* WHAT THIS TASK INVOLVES:
Every record that follows must be duplicated exactly, with images left out.

DATA: Begin

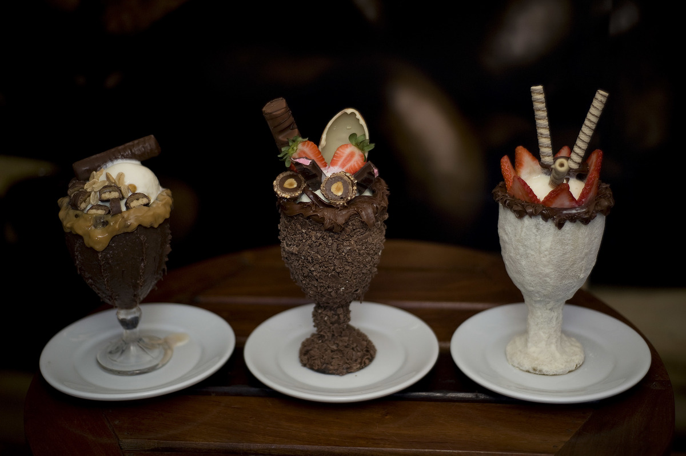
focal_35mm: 50
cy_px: 228
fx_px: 952
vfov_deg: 26.9
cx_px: 343
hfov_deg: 39.6
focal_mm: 50
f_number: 1.8
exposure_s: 1/400
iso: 200
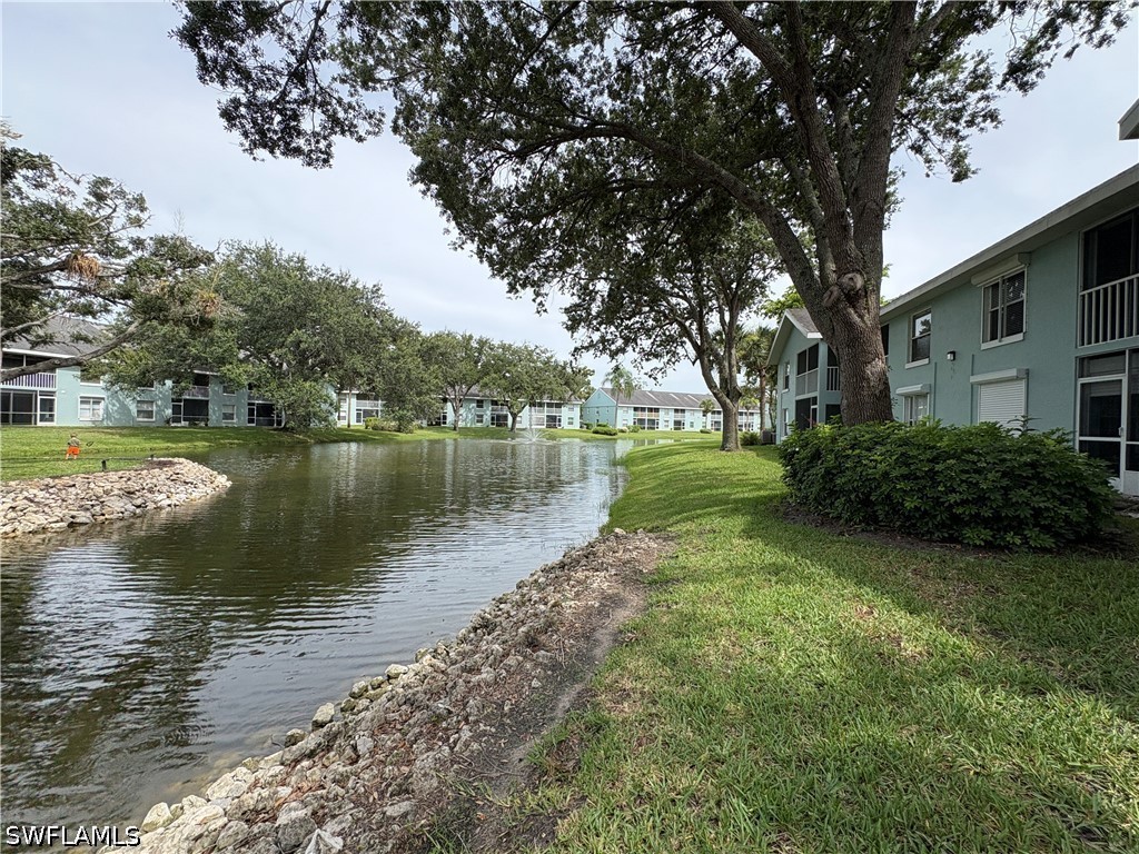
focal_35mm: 14
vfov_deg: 85.7
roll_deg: -1.1
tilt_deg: -0.4
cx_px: 570
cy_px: 427
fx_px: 461
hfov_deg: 102.1
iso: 50
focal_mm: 2.22
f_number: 2.2
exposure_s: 1/1094
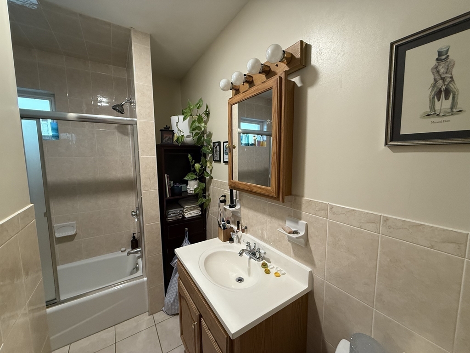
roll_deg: +0.9
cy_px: 176
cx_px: 235
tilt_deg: -4.5
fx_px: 190
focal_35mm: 14
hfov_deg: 102.1
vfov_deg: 85.7
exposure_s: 1/60
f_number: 2.2
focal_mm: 2.22
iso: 320
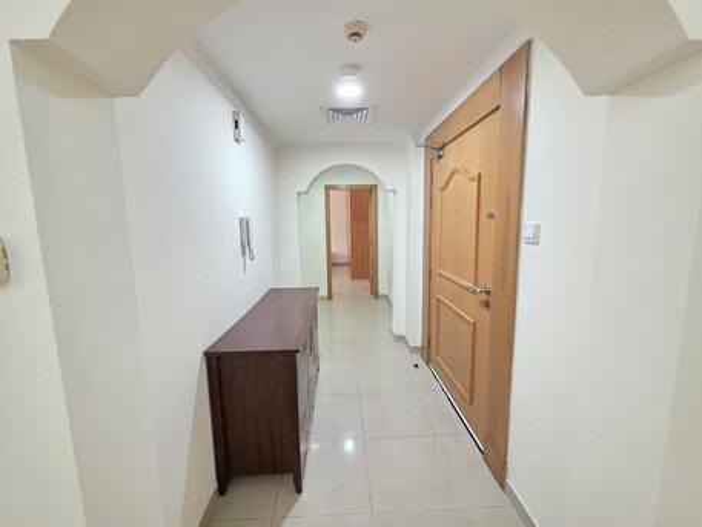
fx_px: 264
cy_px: 264
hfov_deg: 106.2
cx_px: 351
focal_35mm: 13
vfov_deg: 89.9
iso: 320
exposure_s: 1/50
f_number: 1.9
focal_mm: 2.2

DATA: End

* RESPONSE AREA:
focal_35mm: 50
cy_px: 228
fx_px: 952
vfov_deg: 26.9
cx_px: 343
hfov_deg: 39.6
focal_mm: 50
f_number: 1.8
exposure_s: 1/400
iso: 200
focal_35mm: 14
vfov_deg: 85.7
roll_deg: -1.1
tilt_deg: -0.4
cx_px: 570
cy_px: 427
fx_px: 461
hfov_deg: 102.1
iso: 50
focal_mm: 2.22
f_number: 2.2
exposure_s: 1/1094
roll_deg: +0.9
cy_px: 176
cx_px: 235
tilt_deg: -4.5
fx_px: 190
focal_35mm: 14
hfov_deg: 102.1
vfov_deg: 85.7
exposure_s: 1/60
f_number: 2.2
focal_mm: 2.22
iso: 320
fx_px: 264
cy_px: 264
hfov_deg: 106.2
cx_px: 351
focal_35mm: 13
vfov_deg: 89.9
iso: 320
exposure_s: 1/50
f_number: 1.9
focal_mm: 2.2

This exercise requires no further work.